Currently on the balance sheet, CFX lists $376 million in asbestos liability with $305 million in insurance coverage for said liability. It appears CFX took on their insurance carriers and won. Barring a change in the 2007 settlement, I would expect minimal additional asbestos charges for CFX going forward. As such I will be folding out asbestos charges and gains from earnings and projections.

Assuming the financials appear promising, CFX looks to be a very nice way to play the Asian growth engine. Looking at their core markets, my first thought was that CFX is positioned very nicely. Reading the prospectus, it is clear CFX feels the same as they essentially come out and write in an SEC filing that they fully expect strong growth to continue in 2008.

Financials

$168 million in debt post-ipo. While not enough to derail operations, I would rather have seen insiders hold off on selling in this deal to allow CFX to repay more debt. CFX plans on acquiring companies going forward and a cleaner balance sheet would make those acquisitions far more accretive. In addition to the debt, CFX will have nearly $50 million in cash on hand post-ipo. I'd expect CFX to utilize this cash for future acquisitions. Overall for a company that has been rather aggressive in acquiring over the past four years, the balance sheet here is in decent shape.

Revenues grew steadily from 2003-2006 and exploded in 2007. Revenues were $345 million in 2005, $394 million in 2006 and $506 million in 2007.

Gross margins were 36% in 2005, 35% in 2006 and 35% in 2007. In 2007 CFX was able to grow revenues by 28% while maintaining gross margins. Approximately 50% of that growth was organic from existing business with the remainder from acquisitions and currency benefits.
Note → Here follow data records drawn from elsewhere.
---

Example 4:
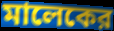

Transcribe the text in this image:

মালেকের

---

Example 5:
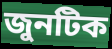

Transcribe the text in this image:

জুনটিক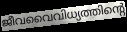
ജീവവൈവിധ്യത്തിന്റെ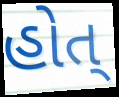
હોત્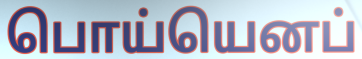
பொய்யெனப்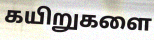
கயிறுகளைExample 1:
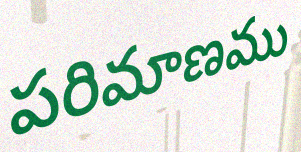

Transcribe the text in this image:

పరిమాణము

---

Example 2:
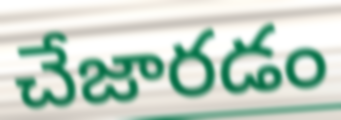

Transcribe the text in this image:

చేజారడం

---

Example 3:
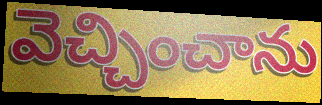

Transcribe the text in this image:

వెచ్చించాను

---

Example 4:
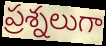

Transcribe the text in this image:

ప్రశ్నలుగా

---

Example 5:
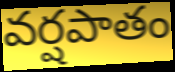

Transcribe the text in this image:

వర్షపాతం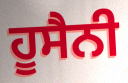
ਹੂਸੈਨੀ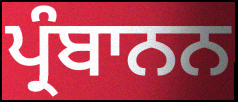
ਪ੍ਰੰਬਾਨਨ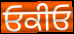
ਓਕੀਓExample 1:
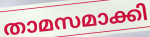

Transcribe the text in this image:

താമസമാക്കി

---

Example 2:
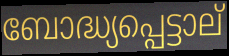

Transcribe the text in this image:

ബോദ്ധ്യപ്പെട്ടാല്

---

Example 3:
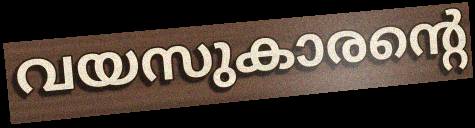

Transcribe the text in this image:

വയസുകാരന്റെ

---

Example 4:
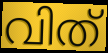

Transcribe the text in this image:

വിത്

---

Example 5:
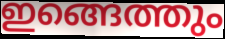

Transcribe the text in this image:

ഇങ്ങെത്തും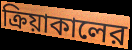
ক্রিয়াকালের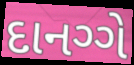
દાનગ્ગેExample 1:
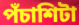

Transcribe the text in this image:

পঁচাশিটা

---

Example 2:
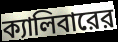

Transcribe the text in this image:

ক্যালিবারের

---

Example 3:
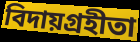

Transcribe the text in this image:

বিদায়গ্রহীতা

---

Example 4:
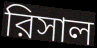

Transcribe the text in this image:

রিসাল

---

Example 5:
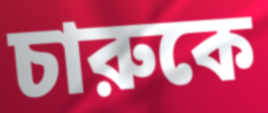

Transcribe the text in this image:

চারুকে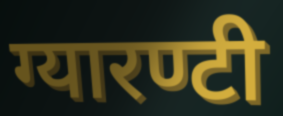
ग्यारण्टी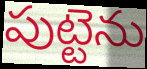
పుట్టెను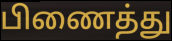
பிணைத்து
2007 - Revenues were $506 million, a 28% increase over 2006. Gross margins were 35%. Operating expense ratio was 20%. Operating margins were 15%. Plugging in interest expense and full taxes, net margins were 7.5%. Earnings per share were $0.90. On a pricing of $16, CFX would trade 18 X's 2007 earnings. Note: Preceding numbers take into account debt paid off on ipo and fold out the $50 million in asbestos accounting gains for reasons noted above.
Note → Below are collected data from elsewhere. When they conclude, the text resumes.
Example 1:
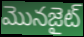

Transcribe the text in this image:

మొనజైట్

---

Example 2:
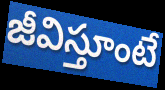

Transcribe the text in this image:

జీవిస్తూంటే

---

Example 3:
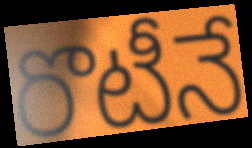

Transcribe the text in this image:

రొటీనే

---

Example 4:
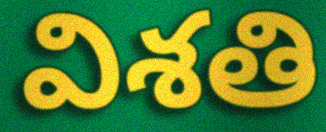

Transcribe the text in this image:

విశతి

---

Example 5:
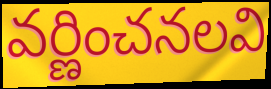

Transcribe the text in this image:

వర్ణించనలవిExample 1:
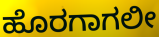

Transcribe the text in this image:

ಹೊರಗಾಗಲೀ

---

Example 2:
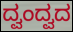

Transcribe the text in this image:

ದ್ವಂದ್ವದ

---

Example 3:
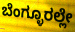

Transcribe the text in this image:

ಬೆಂಗ್ಳೂರಲ್ಲೇ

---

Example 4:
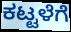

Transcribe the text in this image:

ಕಟ್ಟಳೆಗೆ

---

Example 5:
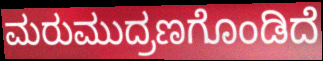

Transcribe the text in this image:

ಮರುಮುದ್ರಣಗೊಂಡಿದೆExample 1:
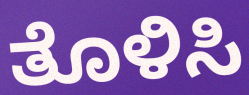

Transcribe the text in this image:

ತೊಳಿಸಿ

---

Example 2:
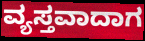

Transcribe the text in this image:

ವ್ಯಸ್ತವಾದಾಗ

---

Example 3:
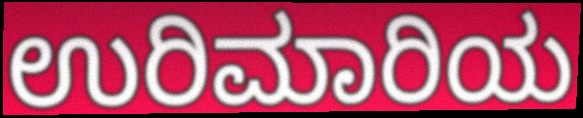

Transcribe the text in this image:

ಉರಿಮಾರಿಯ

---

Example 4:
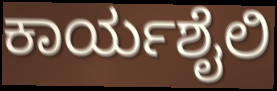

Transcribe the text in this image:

ಕಾರ್ಯಶೈಲಿ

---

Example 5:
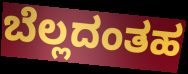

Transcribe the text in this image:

ಬೆಲ್ಲದಂತಹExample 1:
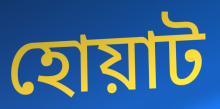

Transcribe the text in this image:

হোয়াট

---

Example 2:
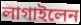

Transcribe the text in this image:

লাগাইলেন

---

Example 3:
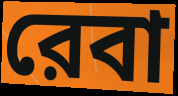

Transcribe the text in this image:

রেবা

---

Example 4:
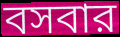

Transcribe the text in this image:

বসবার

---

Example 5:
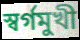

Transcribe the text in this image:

স্বর্গমুখী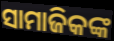
ସାମାଜିକଙ୍କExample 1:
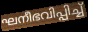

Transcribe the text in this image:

ഘനീഭവിപ്പിച്ച്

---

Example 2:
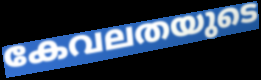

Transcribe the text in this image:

കേവലതയുടെ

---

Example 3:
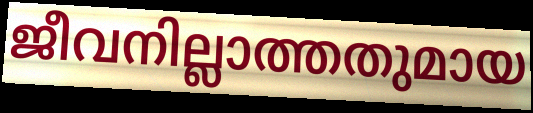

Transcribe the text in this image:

ജീവനില്ലാത്തതുമായ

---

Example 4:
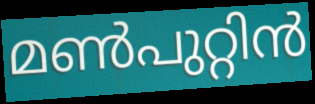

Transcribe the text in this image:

മൺപുറ്റിൻ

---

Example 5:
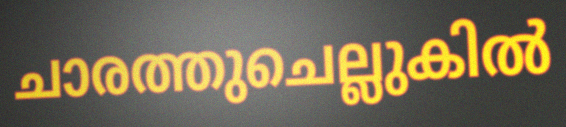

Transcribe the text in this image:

ചാരത്തുചെല്ലുകിൽ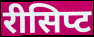
रीसिप्ट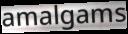
amalgams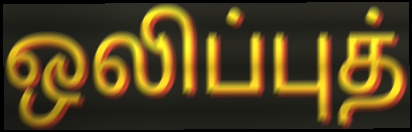
ஒலிப்புத்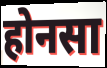
होनसा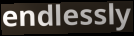
endlessly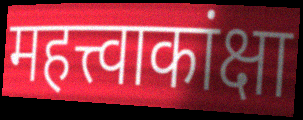
महत्त्वाकांक्षाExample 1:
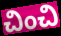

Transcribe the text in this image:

చించి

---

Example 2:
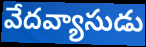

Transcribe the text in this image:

వేదవ్యాసుడు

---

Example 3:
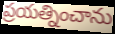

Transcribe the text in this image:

ప్రయత్నించాను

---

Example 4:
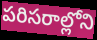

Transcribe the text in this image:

పరిసరాల్లోని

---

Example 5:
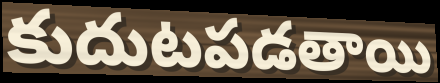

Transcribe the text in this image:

కుదుటపడతాయి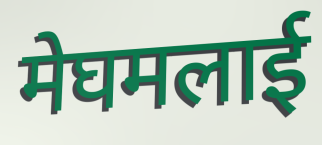
मेघमलाई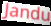
JanduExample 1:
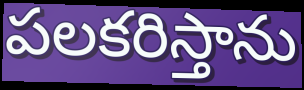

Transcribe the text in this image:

పలకరిస్తాను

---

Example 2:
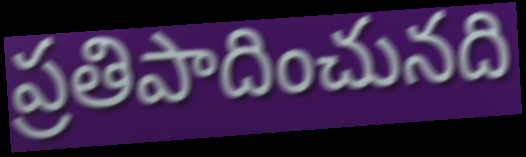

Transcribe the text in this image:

ప్రతిపాదించునది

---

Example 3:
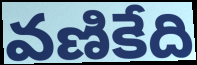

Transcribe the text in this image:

వణికేది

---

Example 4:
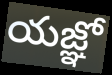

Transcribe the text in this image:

యజ్ఞో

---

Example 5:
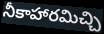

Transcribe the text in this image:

నీకాహారమిచ్చి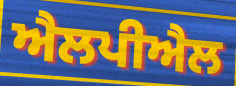
ਐਲਪੀਐਲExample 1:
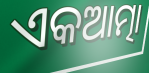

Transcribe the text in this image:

ଏକଆତ୍ମା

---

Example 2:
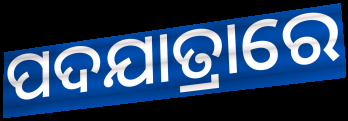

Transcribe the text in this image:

ପଦଯାତ୍ରାରେ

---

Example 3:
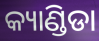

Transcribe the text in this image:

କ୍ୟାଣ୍ଡିଡା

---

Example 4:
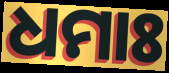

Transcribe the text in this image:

ଧମାଃ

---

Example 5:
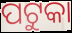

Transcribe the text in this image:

ପଟୁକା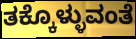
ತಕ್ಕೊಳ್ಳುವಂತೆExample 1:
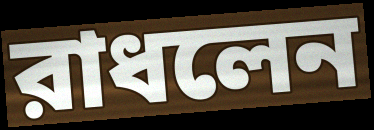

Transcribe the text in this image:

রাধলেন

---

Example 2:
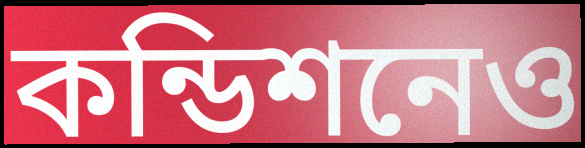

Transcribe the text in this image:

কন্ডিশনেও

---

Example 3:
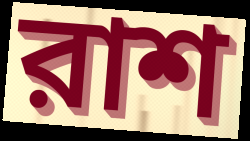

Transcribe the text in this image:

রাশ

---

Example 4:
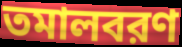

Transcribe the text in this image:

তমালবরণ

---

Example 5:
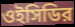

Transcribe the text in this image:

ওইসিডির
2008 - In the current S-1, CFX has preliminary first quarter revenue and operating earnings numbers. Operating margins were a bit light but there was no breakout of expenses, so I'm going to assume there were some asbestos accounting charges in those numbers. We'll know more when CFX officially releases first Q '08 results. I'm going to be slightly conservative in projections, however, based on the lower operating margins in first quarter 2008. Based on first quarter numbers and CFX's own enthusiasm for 2008 growth, I believe CFX can grow revenues 10%-15% in 2008. Assuming slightly lower operating margins, net margins should be in the same 7.5% ballpark due to lower debt servicing to revenue ratio. Earnings per share should be $1.05. On a pricing of $16, CFX would trade 15 X's 2008 earnings.

Conclusion - Very solid ipo. Too often this type of industrial solid cash flow business has come public laden with LBO debt. That isn't the case here. Yes, insiders could be selling less stock to allow CFX to pay off more debt, but the balance sheet here is in solid shape. Ideally I'd like to see all debt wiped off on ipo instead of 25%-30%. The ipo driver here is the current boom in worldwide shipbuilds, oil & gas equipment manufacturing and power infrastructure. These three sectors look to continue to grow strongly over the next 3+ years with much of that growth coming outside the US. CFX is positioned perfectly for that growth and 15 X's 2008 earnings is a very reasonable multiple here. Definite recommend in range and a bit above, I like this ipo.